== TASK MATERIAL

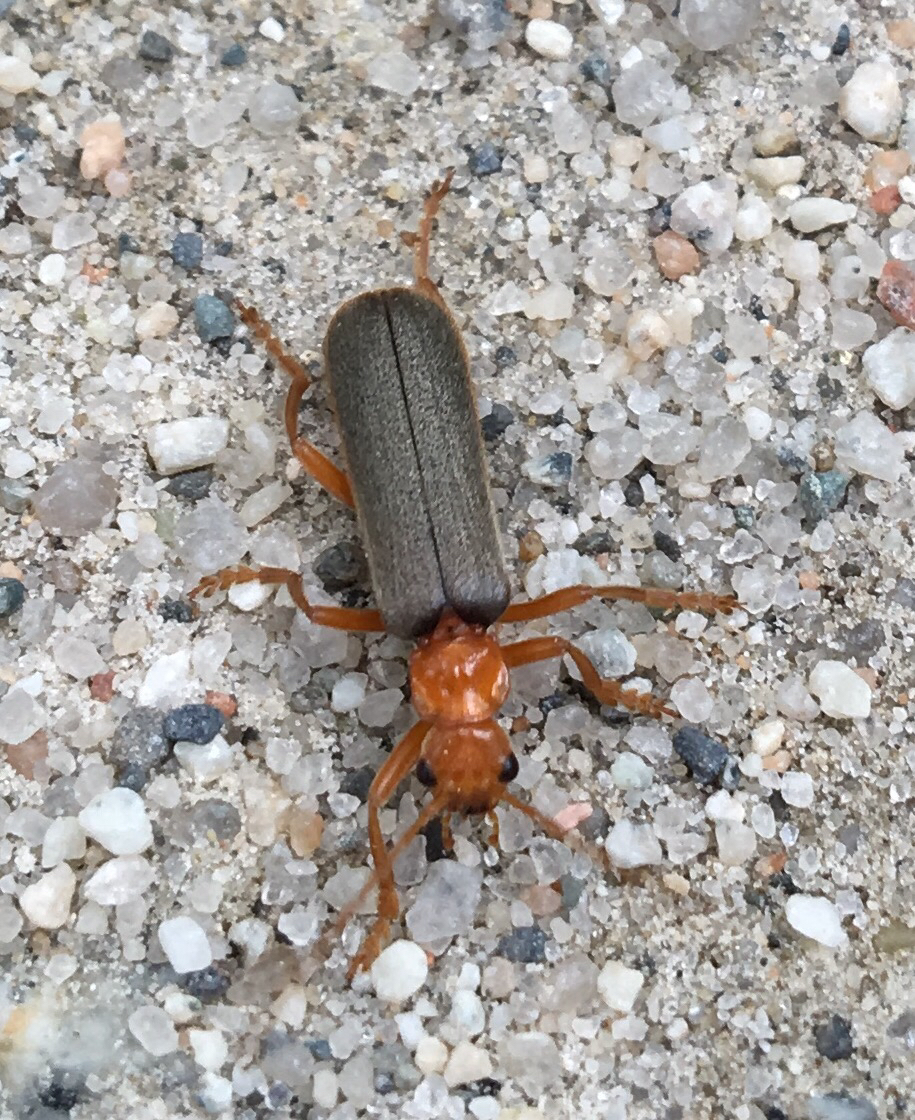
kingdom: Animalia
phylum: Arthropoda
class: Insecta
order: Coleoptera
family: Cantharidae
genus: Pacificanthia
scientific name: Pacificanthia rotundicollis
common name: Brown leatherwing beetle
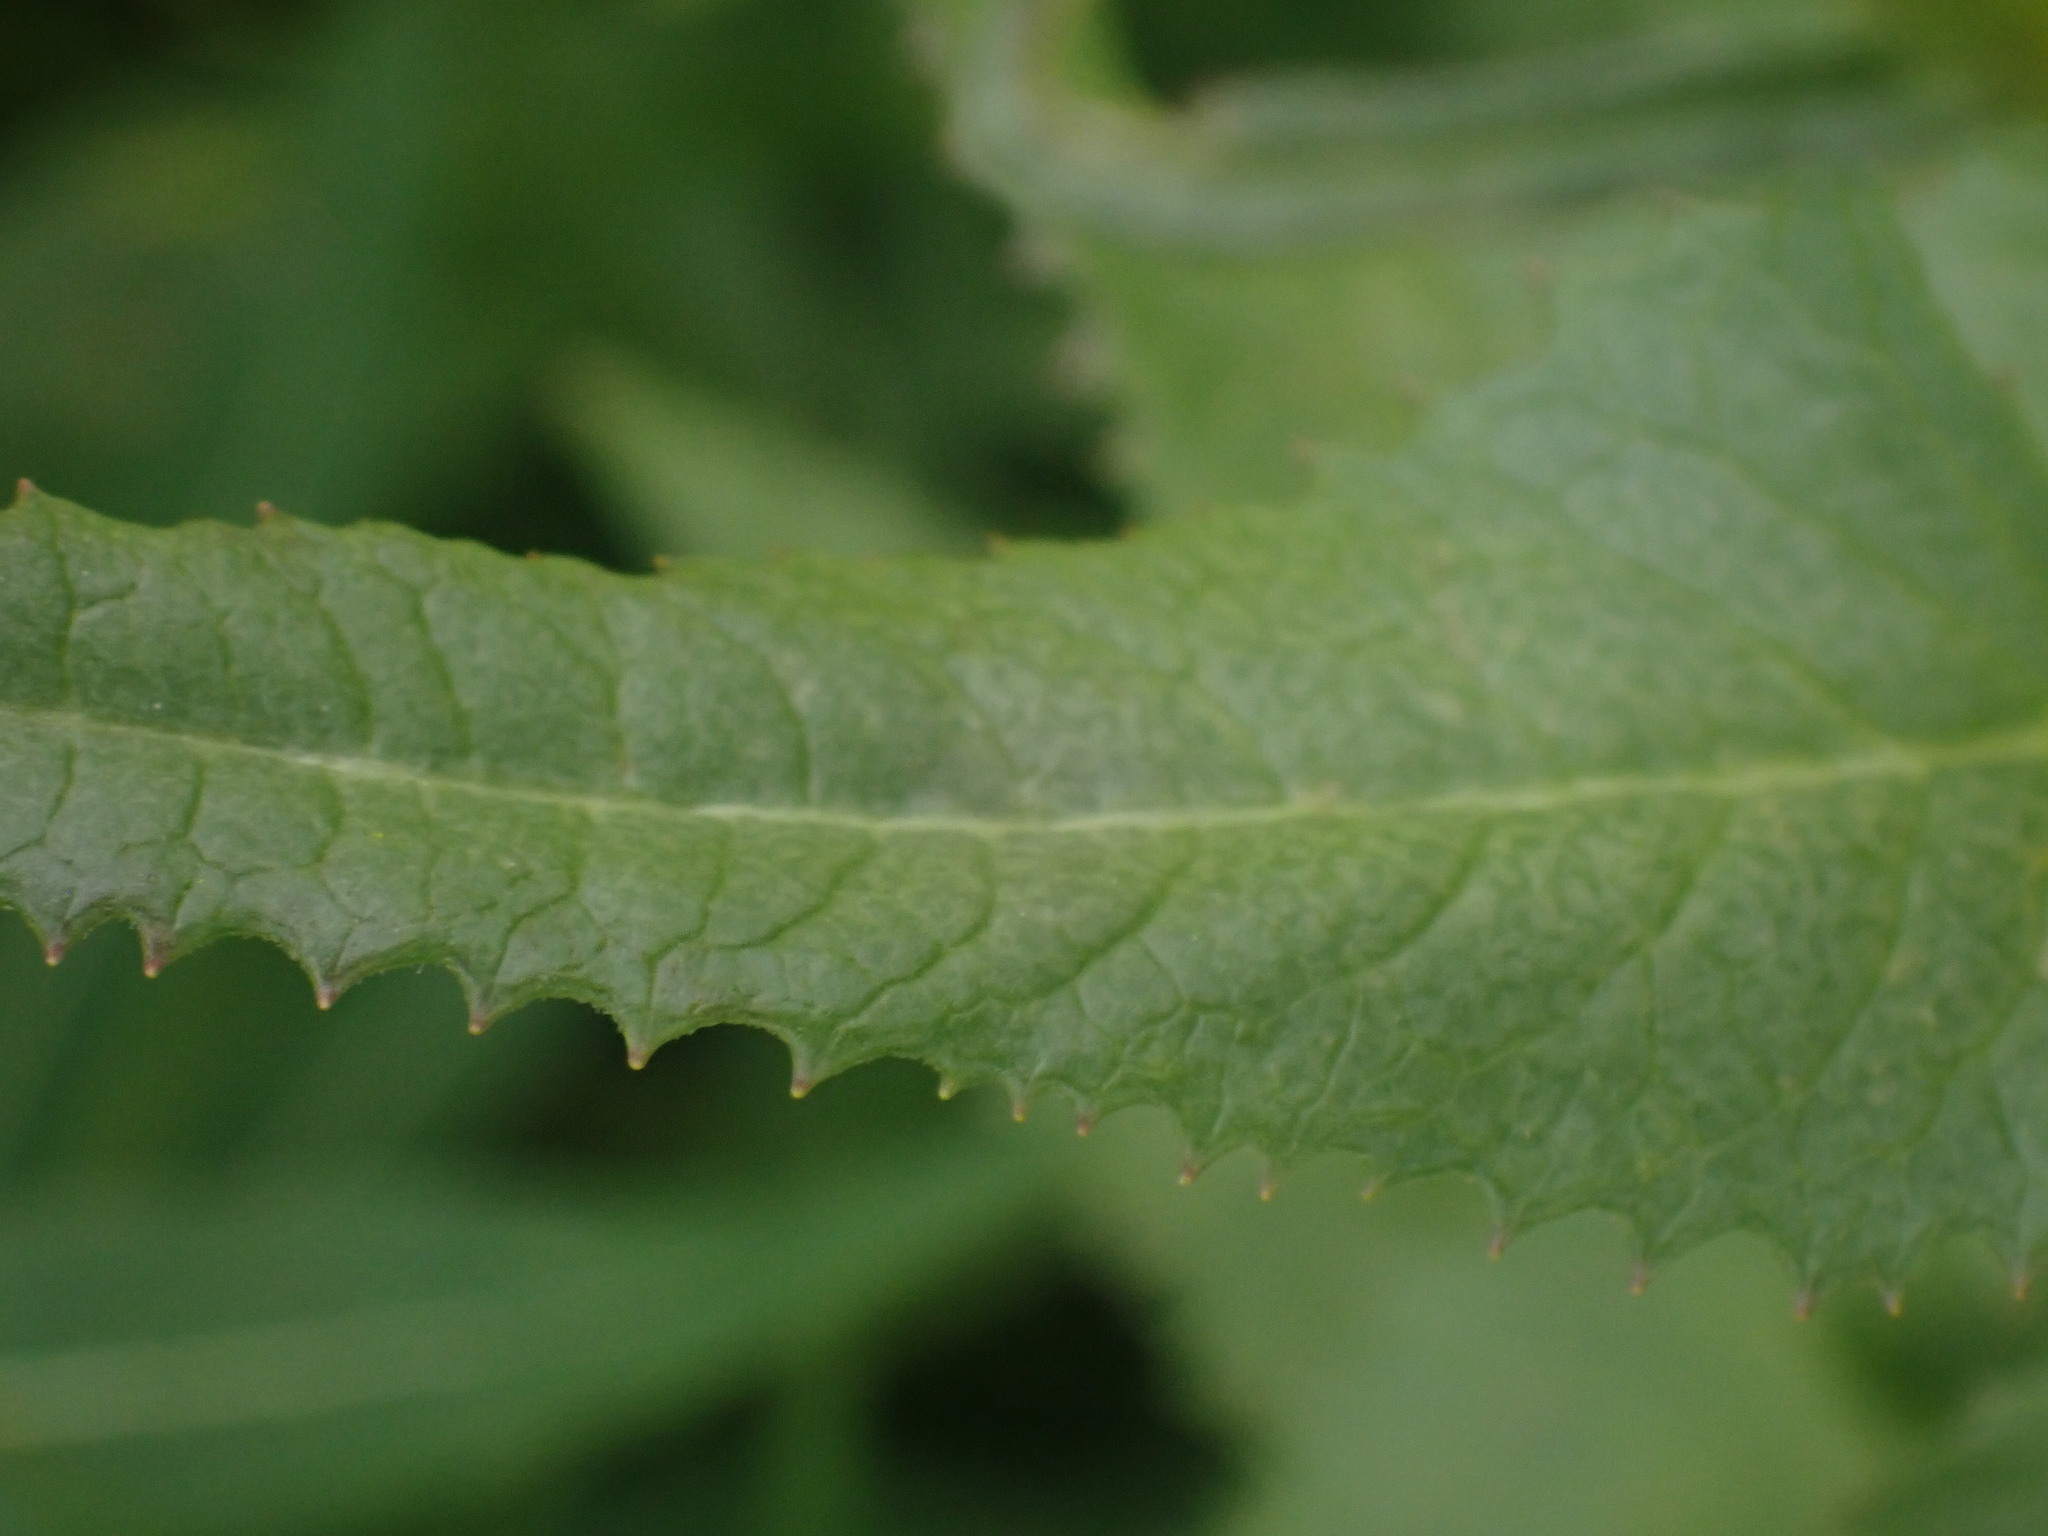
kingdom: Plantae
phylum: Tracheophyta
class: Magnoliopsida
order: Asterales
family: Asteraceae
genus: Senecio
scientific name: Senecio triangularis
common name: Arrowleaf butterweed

====

EXERCISE GOAL:
Express every line of the data above as a JSON list of strings, one string per line, leaving out blank lines and the pictures.

PROBLEM SOLUTION:
[
  "kingdom: Animalia",
  "phylum: Arthropoda",
  "class: Insecta",
  "order: Coleoptera",
  "family: Cantharidae",
  "genus: Pacificanthia",
  "scientific name: Pacificanthia rotundicollis",
  "common name: Brown leatherwing beetle",
  "kingdom: Plantae",
  "phylum: Tracheophyta",
  "class: Magnoliopsida",
  "order: Asterales",
  "family: Asteraceae",
  "genus: Senecio",
  "scientific name: Senecio triangularis",
  "common name: Arrowleaf butterweed"
]